District seeks to build shelters at Bowling Green, Frankford school campuses
By Ethan Colbert
The Bowling Green R-I School District is hoping that the federal government will help
pick up the tab and assist the local school district in constructing a tornado shelter at both
the Bowling Green and Frankford school campuses.
The Bowling Green R-I Board of Education voted unanimously last week to submit a Notice
of Interest to the Federal Emergency Management Agency, which helps school districts finance
the construction of the tornado shelters.
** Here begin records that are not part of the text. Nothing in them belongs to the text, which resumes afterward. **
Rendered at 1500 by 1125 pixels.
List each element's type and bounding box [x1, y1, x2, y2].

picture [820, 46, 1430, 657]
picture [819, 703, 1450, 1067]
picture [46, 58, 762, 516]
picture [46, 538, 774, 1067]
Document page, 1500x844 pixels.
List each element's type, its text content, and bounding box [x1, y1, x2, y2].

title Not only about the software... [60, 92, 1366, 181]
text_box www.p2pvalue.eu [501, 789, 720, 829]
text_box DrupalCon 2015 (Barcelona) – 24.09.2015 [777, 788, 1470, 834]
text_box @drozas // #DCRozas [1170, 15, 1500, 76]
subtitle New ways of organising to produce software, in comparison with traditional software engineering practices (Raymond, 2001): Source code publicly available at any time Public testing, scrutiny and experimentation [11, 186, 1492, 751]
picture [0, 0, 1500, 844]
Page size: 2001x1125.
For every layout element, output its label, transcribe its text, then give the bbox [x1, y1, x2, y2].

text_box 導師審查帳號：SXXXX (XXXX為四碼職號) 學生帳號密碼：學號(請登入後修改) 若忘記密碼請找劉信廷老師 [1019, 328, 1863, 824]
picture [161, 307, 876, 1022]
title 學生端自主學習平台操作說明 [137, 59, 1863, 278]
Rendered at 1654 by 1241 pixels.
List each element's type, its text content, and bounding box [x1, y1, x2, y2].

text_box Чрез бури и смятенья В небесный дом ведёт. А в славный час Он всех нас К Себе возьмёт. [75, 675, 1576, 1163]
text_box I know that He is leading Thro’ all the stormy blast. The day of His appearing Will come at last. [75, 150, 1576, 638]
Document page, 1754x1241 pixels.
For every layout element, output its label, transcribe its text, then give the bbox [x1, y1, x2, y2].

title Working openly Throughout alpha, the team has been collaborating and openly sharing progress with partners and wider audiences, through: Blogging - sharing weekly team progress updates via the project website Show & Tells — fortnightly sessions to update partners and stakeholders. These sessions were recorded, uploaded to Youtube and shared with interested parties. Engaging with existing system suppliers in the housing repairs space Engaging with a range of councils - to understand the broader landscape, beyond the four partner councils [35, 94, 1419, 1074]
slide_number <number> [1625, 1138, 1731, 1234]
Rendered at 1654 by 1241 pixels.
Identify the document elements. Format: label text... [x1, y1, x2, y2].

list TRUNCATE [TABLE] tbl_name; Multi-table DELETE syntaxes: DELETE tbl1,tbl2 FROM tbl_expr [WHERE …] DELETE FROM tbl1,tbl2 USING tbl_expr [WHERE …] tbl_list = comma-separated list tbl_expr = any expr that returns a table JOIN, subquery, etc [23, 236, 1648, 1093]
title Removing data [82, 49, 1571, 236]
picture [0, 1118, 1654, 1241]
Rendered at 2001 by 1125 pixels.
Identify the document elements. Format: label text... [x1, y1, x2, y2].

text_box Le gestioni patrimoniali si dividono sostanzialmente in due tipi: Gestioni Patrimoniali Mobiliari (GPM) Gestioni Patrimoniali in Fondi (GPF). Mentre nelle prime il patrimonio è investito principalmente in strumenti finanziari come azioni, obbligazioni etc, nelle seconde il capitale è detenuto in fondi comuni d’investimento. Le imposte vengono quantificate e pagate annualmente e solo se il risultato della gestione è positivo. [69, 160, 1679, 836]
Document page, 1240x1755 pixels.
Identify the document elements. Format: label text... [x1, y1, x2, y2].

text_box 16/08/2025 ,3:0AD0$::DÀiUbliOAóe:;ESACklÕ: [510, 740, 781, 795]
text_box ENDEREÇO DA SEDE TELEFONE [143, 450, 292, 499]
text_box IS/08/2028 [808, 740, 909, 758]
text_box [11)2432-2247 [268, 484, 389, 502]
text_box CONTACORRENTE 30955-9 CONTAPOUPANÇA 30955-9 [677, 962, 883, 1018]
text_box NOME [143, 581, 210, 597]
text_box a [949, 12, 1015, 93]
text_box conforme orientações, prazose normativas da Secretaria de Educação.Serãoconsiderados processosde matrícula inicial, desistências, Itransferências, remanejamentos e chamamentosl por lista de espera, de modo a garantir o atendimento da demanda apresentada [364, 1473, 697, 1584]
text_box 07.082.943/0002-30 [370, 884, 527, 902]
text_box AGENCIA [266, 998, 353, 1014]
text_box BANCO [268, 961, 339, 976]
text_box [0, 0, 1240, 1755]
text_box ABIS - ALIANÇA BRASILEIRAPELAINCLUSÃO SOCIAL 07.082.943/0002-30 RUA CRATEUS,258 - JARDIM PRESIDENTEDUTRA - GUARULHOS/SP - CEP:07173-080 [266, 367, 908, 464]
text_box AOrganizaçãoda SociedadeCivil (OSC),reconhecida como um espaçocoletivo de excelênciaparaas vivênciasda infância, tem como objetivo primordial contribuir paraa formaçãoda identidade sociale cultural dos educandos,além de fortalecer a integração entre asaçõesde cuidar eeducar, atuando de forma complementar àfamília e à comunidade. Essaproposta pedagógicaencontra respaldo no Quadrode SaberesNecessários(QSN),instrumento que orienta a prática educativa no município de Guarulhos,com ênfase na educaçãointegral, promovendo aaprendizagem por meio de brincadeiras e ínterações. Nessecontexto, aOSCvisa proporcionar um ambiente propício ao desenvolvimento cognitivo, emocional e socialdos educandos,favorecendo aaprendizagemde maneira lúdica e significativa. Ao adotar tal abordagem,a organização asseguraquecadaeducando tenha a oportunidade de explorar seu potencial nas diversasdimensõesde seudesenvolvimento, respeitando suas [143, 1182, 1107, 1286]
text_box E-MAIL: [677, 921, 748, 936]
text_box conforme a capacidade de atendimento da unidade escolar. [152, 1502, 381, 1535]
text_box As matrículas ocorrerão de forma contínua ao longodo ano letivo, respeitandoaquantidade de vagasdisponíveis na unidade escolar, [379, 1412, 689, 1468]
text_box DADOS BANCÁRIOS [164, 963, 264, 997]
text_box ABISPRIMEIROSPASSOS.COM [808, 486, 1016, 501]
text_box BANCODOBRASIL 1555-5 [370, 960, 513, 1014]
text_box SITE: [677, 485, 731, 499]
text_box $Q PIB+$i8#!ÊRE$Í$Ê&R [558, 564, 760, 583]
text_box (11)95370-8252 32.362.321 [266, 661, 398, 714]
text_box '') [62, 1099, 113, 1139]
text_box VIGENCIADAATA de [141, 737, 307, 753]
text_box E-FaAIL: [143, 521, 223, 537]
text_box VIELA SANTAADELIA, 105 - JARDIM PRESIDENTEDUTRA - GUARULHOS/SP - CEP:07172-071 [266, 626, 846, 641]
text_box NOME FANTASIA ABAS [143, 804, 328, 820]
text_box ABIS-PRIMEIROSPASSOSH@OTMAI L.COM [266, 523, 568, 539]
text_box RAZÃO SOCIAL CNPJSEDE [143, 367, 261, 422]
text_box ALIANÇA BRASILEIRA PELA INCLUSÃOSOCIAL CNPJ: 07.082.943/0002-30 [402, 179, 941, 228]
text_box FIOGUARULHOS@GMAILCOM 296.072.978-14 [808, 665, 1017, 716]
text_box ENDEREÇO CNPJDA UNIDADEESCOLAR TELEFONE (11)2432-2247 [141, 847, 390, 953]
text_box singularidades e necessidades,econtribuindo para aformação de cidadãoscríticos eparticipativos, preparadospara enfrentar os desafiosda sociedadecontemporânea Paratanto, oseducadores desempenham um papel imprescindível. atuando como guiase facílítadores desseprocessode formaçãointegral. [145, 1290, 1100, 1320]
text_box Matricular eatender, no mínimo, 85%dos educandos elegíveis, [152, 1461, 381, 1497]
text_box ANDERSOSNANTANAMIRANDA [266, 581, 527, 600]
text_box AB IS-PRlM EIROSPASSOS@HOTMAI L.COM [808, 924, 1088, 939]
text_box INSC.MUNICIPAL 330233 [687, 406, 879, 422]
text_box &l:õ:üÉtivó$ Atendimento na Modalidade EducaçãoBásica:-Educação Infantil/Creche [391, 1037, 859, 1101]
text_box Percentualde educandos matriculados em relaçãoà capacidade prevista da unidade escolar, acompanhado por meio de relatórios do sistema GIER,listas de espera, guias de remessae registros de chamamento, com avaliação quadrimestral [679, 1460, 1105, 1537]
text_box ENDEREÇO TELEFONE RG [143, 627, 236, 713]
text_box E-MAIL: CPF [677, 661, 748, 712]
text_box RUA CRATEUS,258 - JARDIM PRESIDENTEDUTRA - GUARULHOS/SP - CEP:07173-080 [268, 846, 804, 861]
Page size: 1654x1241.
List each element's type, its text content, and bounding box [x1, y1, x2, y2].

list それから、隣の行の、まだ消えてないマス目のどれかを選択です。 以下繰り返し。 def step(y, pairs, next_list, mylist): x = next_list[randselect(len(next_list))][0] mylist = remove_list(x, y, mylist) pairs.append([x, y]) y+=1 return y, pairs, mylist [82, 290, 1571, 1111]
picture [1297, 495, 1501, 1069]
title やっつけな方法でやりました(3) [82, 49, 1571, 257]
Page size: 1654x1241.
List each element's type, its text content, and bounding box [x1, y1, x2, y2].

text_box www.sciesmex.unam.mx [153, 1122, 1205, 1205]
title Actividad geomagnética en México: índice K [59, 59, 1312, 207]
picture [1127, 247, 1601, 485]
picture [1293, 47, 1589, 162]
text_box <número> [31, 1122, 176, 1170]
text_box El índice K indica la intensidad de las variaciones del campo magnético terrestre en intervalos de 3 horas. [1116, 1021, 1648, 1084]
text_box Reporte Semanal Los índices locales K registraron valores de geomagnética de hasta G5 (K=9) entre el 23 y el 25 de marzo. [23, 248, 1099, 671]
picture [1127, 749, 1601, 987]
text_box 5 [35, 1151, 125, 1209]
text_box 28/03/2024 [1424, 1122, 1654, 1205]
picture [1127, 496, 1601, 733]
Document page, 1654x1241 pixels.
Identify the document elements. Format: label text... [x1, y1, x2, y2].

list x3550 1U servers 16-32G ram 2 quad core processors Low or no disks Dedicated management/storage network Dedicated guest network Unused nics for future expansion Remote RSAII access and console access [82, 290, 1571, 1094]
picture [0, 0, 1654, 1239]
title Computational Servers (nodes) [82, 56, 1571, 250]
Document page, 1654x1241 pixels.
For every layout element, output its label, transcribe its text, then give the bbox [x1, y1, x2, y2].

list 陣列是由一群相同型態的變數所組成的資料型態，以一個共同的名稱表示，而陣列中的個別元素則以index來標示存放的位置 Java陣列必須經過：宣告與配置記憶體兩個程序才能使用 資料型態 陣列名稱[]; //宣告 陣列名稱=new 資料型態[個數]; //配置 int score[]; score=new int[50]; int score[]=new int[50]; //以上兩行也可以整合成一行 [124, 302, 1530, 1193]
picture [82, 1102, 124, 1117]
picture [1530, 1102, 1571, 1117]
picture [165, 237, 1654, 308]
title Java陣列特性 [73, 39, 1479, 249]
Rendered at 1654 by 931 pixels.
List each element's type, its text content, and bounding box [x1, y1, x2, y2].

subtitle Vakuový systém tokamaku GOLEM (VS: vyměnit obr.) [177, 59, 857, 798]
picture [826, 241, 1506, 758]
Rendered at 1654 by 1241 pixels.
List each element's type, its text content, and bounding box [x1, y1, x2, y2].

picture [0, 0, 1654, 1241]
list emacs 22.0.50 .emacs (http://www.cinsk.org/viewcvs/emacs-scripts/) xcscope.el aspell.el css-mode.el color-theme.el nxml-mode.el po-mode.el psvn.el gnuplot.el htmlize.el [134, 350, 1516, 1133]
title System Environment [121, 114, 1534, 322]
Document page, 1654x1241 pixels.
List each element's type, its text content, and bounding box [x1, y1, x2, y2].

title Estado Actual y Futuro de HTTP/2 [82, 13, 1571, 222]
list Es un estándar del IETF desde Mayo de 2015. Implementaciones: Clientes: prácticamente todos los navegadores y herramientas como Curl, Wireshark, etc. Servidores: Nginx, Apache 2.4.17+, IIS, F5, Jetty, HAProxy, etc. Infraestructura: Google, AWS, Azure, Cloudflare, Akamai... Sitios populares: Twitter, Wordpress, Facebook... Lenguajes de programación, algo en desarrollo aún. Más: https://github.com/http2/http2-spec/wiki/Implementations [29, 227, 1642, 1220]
According to Bowling Green R-I Superintendent Dr. Matthew Frederickson, the
district anticipates submitting its application to FEMA by April 1, 2018. To help prepare the
district’s application, the school district engaged Springfield-based firm, Paragon
Architecture, to develop site plans for the potential storm shelters.
The district hopes to hear a response from FEMA by July 1.
“If we don’t receive funding from FEMA this year, then we will continue to apply each year
until we receive the funding we have requested,” Frederickson said in a telephone
interview. According to documents available on the district’s website, the school district is seeking 75-percent of the total cost of the project, or $2,977,941.18, from FEMA for the construction of a 15,000 square foot facility on the Bowling Green campus. If funds are received from FEMA, the school district will pay for the remaining 25-percent, or $992,647.06.
According to Frederickson, he anticipates that the school district would have the
storm shelter be designed as a performing arts center. “I could see us taking a theater type
approach, similar to that of the Troy School District,” Frederickson said. According to the
architects, the most logical plan to build the facility is on the grassy lot near Business Hwy. 61 and which is frequently used as a practice field for the middle school football teams.
“They looked at several places on our campus,” Frederickson said. Other potential sites
were evaluated but were ruled out as being too costly or are prone to flash flooding.
The school superintendent said he anticipates that should the storm shelter be
constructed as a performing arts center that it would have its own parking lot and access to
Business Hwy. 61
The school district is also seeking $568,235.29 from FEMA for the storm shelter at the Frankford Elementary School campus. If FEMA funds the project, the local school district will pay $189,411.76 for the 2,300 square foot facility in Frankford.
According to Frederickson, the Frankford facility would create new classroom space for the growing student body.
“Right now, we are doing a lot of teaching in the hallways, especially for things like Title I and other one-on-one teaching opportunities,” Frederickson said. Currently, there are more than 100 students enrolled at the Frankford Elementary campus. “We also need a dedicated space for both art and music courses at Frankford.”
In his telephone interview, Frederickson said he remained optimistic that the local school district would receive the necessary funds from FEMA.
“I am fairly hopeful, because there is not a place like this in our area,” Frederickson said. “This all relies on the money being available. So, if the money is available, then I am very confident that other people will see the need for these facilities and will help us fund them.”
In other news, the local school board also voted to purchase new uniforms for the Bowling Green High School football team. The board voted to accept the bid from supplier, BSN Sports of Festus. The uniforms are expected to cost the school district $7,702, and were discounted as half-price.
The school board also voted to approve the purchase of new uniforms for the school’s marching band at the cost of $40,900.30. The school board voted to cover half of the costs associated with the uniforms. The school’s Music Boosters will pay the remaining difference. Ultimately, the board of education voted to purchase the uniforms from DeMoulin Brothers and Company, of Greenville, Ill.
In his telephone interview, Frederickson said that the board felt they were justified in purchasing the new band uniforms after the current uniforms had begun to show signs of age.
“It is important to remember that in competitions our marching band is judged not only in their music and their marching abilities, but also in general affect,” Frederickson said. “The Music Boosters have taken very good care of the current uniforms, but it is time for them to be replaced.”